Two stories sort of jumped out in the "most disturbing" category, "A Night in a Cathedral" and "The Picture on the Wall." In the first a young officer becomes "obsessed" with a young woman who lives with her father near his regiment's barracks to the point that he follows her every evening as she enters a "gothic" cathedral for Evensong. He does this for months on end, hiding in the shadows to prevent being observed. One night, not feeling well while "inhaling one knew not what foul vapours" he faints, only to find himself completely alone, locked inside the the cathedral, and realizes he must stay there until the morning, in the dark with no light. It's then that he notices the waters rising over the floors ... "The Picture on the Wall" begins as a young woman refuses to give the man who loves her a specific wedding date, for reasons she will not reveal. Eventually though she takes him home to meet her father, who not only seems hostile towards him but also puts him in a certain room of the house for his stay.

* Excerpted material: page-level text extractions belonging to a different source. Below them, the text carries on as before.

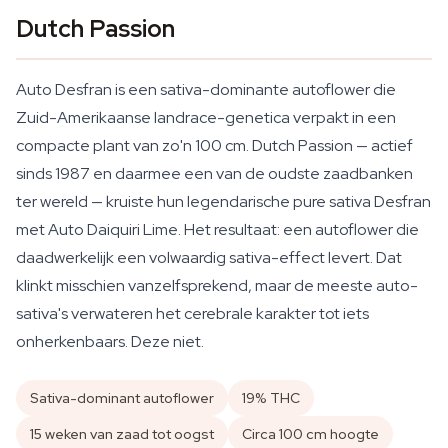
Dutch Passion
Auto Desfran is een sativa-dominante autoflower die
Zuid-Amerikaanse landrace-genetica verpakt in een
compacte plant van zo'n 100 cm. Dutch Passion — actief
sinds 1987 en daarmee een van de oudste zaadbanken
ter wereld — kruiste hun legendarische pure sativa Desfran
met Auto Daiquiri Lime. Het resultaat: een autoflower die
daadwerkelijk een volwaardig sativa-effect levert. Dat
klinkt misschien vanzelfsprekend, maar de meeste auto-
sativa's verwateren het cerebrale karakter tot iets
onherkenbaars. Deze niet.
Sativa-dominant autoflower
19% THC
15 weken van zaad tot oogst
Circa 100 cm hoogte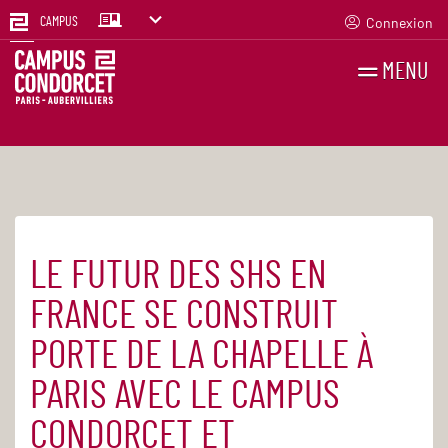
Connexion
CAMPUS
MENU
RECHERCHES
FR
EN
LE FUTUR DES SHS EN
Accueil
Actualités
FRANCE SE CONSTRUIT
PORTE DE LA CHAPELLE À
PARIS AVEC LE CAMPUS
CONDORCET ET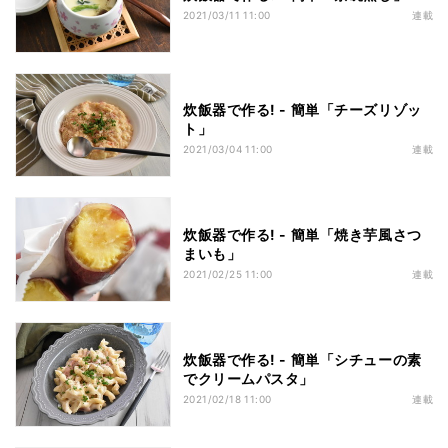
2021/03/11 11:00
連載
炊飯器で作る! - 簡単「チーズリゾッ
ト」
2021/03/04 11:00
連載
炊飯器で作る! - 簡単「焼き芋風さつ
まいも」
2021/02/25 11:00
連載
炊飯器で作る! - 簡単「シチューの素
でクリームパスタ」
2021/02/18 11:00
連載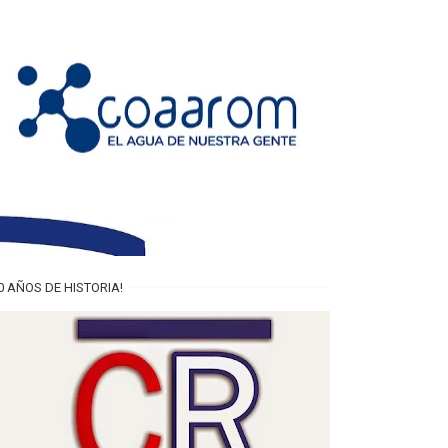
0 AÑOS DE HISTORIA!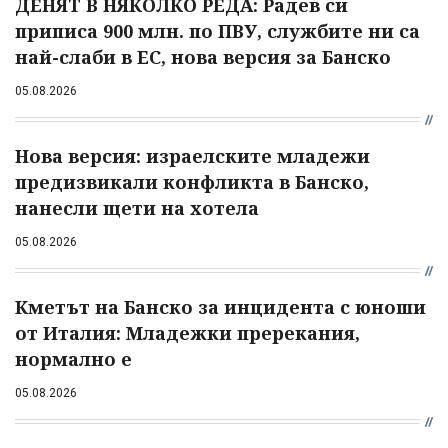
ДЕНЯТ В НЯКОЛКО РЕДА: Радев си
приписа 900 млн. по ПВУ, службите ни са
най-слаби в ЕС, нова версия за Банско
05.08.2026
Нова версия: израелските младежи
предизвикали конфликта в Банско,
нанесли щети на хотела
05.08.2026
Кметът на Банско за инцидента с юноши
от Италия: Младежки пререкания,
нормално е
05.08.2026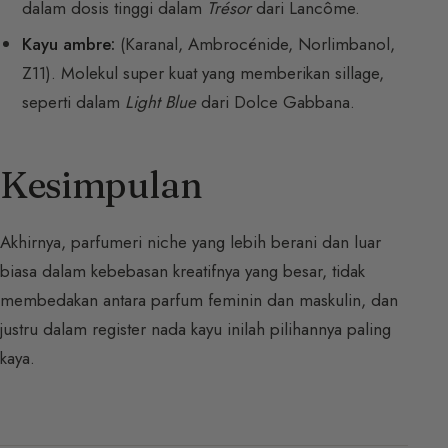
dalam dosis tinggi dalam
Trésor
dari Lancôme.
Kayu ambre:
(Karanal, Ambrocénide, Norlimbanol,
Z11). Molekul super kuat yang memberikan sillage,
seperti dalam
Light Blue
dari Dolce Gabbana.
Kesimpulan
Akhirnya, parfumeri niche yang lebih berani dan luar
biasa dalam kebebasan kreatifnya yang besar, tidak
membedakan antara parfum feminin dan maskulin, dan
justru dalam register nada kayu inilah pilihannya paling
kaya.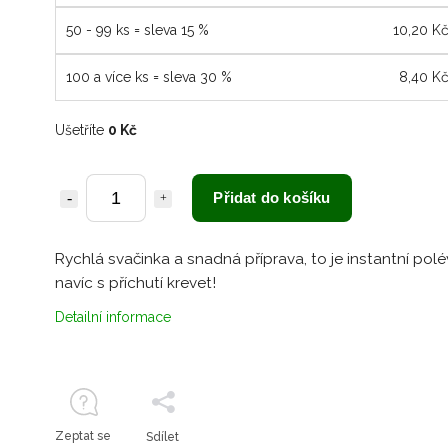
50 - 99 ks = sleva 15 %
10,20 K
100 a více ks = sleva 30 %
8,40 K
Ušetříte
0 Kč
Přidat do košíku
Rychlá svačinka a snadná příprava, to je instantní pol
navíc s příchutí krevet!
Detailní informace
Zeptat se
Sdílet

This is another one where I thought I could guess the ending, but I was (happy to be) very, very mistaken.
There are still another half dozen or so stories remaining in this volume , along with a number of poems; the final section of the book includes other short writings, including a "weird tale," by the author, a "chat" with Tynan, and a brief anecdote about fantasy author Lord Dunsany. All in all it's a fine and engrossing collection; and while not unexpectedly some stories worked better for me than others, it was still a great pleasure to read and to lose myself in this author's strange tales. Leave it until the end, but do not miss the great introduction by Peter Bell. I'll happily recommend this book to others who enjoy finding new (old) authors, women writers whose work has sadly sank into obscurity, and to those readers who are fans of older Irish fiction and folklore as well. And it's from Swan River Press, which has provided me with hours and hours of great reading time over the last few years, so you know it's going to be good.